There have been many reports recently about the theory of the peak of the Chinese economy. What is your opinion?

Several main pillars that support China’s economic growth are facing problems, such as declining population growth, sluggish exports, bursting real estate bubbles, the retreat of globalization, and the reversal of previous government policies supporting marketization. Considering all these factors together, it is easy to assume that the Chinese economy is reaching its peak. Many of these problems are caused by China’s domestic policies, such as emphasizing the protection of state-owned enterprises, restrictions on economic freedom, and the trend of national security.

China laid a solid foundation for its development in the first three decades since 1978, with private enterprises performing well in terms of efficiency. If China’s policies continue to build upon its strong foundation, the Chinese economy will not reach its peak anytime soon. Of course, achieving the previous GDP growth rate of 6% may not be as easy now due to many unfavorable factors. However, achieving the target of 4.5% to 5% is still possible. But if the policies are not in place, then the growth will only hover between 2% to 3%.

It is worth noting that the opportunities for globalization that China encountered in the first three decades are not normal. From a historical perspective, the international peace and globalization in the three decades after the Cold War were abnormal. Historically, protectionism and great power competition have been the norm. China’s own policies must be in place to deal with these trends.

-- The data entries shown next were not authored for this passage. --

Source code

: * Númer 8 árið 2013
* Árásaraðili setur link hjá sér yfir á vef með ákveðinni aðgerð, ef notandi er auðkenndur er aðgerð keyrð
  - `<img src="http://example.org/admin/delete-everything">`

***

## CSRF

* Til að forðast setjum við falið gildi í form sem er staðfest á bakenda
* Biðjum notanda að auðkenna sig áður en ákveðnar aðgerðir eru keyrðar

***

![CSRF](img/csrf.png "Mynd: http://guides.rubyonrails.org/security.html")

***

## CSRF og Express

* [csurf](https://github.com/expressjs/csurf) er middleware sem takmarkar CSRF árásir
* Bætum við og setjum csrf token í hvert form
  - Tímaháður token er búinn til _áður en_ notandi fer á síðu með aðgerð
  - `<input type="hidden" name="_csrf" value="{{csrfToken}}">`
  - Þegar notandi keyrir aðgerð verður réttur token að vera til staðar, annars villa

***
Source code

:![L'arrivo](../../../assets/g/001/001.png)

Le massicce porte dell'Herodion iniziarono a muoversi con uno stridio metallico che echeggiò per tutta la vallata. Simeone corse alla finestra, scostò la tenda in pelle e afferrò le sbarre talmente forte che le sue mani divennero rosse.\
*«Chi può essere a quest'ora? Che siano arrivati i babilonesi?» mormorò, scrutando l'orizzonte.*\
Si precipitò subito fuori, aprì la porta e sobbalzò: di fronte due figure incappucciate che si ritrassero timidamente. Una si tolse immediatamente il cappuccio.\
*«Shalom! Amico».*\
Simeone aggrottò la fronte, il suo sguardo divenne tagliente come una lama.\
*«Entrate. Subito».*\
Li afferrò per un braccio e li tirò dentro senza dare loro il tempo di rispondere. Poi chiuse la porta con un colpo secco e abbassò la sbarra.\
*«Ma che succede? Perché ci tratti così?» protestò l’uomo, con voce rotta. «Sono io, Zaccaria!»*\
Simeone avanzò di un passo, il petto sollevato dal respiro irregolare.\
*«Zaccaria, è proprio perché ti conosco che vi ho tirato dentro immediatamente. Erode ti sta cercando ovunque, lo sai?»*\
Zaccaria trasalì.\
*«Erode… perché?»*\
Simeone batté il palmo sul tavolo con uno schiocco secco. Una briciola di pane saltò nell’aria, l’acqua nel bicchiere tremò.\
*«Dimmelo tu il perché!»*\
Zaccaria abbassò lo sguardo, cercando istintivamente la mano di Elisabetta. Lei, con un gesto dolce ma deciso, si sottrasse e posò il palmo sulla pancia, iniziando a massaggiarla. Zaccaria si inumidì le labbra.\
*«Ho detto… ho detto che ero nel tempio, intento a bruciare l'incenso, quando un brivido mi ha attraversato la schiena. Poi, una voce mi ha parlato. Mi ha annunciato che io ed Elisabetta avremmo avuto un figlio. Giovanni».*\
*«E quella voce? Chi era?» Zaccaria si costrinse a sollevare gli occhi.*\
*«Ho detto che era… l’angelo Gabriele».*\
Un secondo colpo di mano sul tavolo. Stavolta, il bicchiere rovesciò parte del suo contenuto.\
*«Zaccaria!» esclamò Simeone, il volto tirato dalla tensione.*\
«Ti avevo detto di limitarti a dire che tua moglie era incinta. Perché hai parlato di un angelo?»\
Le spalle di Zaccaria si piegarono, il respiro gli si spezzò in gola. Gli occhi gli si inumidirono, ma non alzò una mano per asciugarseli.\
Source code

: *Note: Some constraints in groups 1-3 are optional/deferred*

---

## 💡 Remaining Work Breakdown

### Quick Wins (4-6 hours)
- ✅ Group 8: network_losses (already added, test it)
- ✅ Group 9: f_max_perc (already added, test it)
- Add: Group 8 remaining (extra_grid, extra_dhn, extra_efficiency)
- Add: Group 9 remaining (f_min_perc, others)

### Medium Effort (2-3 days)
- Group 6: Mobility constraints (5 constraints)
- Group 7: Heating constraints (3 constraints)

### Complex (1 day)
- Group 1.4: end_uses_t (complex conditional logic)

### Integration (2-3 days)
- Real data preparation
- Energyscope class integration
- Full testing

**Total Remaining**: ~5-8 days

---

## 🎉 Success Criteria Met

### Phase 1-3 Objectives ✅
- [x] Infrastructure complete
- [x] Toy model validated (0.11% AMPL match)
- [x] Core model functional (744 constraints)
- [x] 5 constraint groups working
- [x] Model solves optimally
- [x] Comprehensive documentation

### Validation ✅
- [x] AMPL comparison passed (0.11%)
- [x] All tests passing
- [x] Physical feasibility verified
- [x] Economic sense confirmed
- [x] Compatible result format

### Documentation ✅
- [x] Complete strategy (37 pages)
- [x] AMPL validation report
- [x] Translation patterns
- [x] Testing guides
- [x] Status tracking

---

During the Great Leap Forward and the Cultural Revolution, the Chinese economy suffered significant setbacks. But in the following thirty years of reform and opening up, it rebounded at a remarkable speed. The Chinese people are intelligent and hardworking, and as long as the policies are in place, they can respond to various challenges.

You recently published a new book: The Sentinel State: Surveillance and the Survival of Dictatorship in China. Could you tell us about this new book?

This book mainly discusses how China, after the events of 1989, invested a considerable amount of human and material resources to build a highly effective surveillance system to monitor ordinary people. Unlike the surveillance system of ordinary authoritarian regimes, China has taken a mass line approach, enlisting many informants to assist the police in maintaining stability.

This system can only be implemented by China because it operates under the Leninist party system, which has far greater penetration and influence on society than ordinary authoritarian regimes.

Many people say that China’s surveillance mainly relies on high technology. However, I believe that effective organization and a large amount of human resources are the characteristics of China’s surveillance system. For example, on the street, high technology cannot tell what a person is thinking, and there are many occasions where monitoring is not possible. Therefore, high technology can only accomplish a part of the monitoring task, and the most important aspect is effective organization.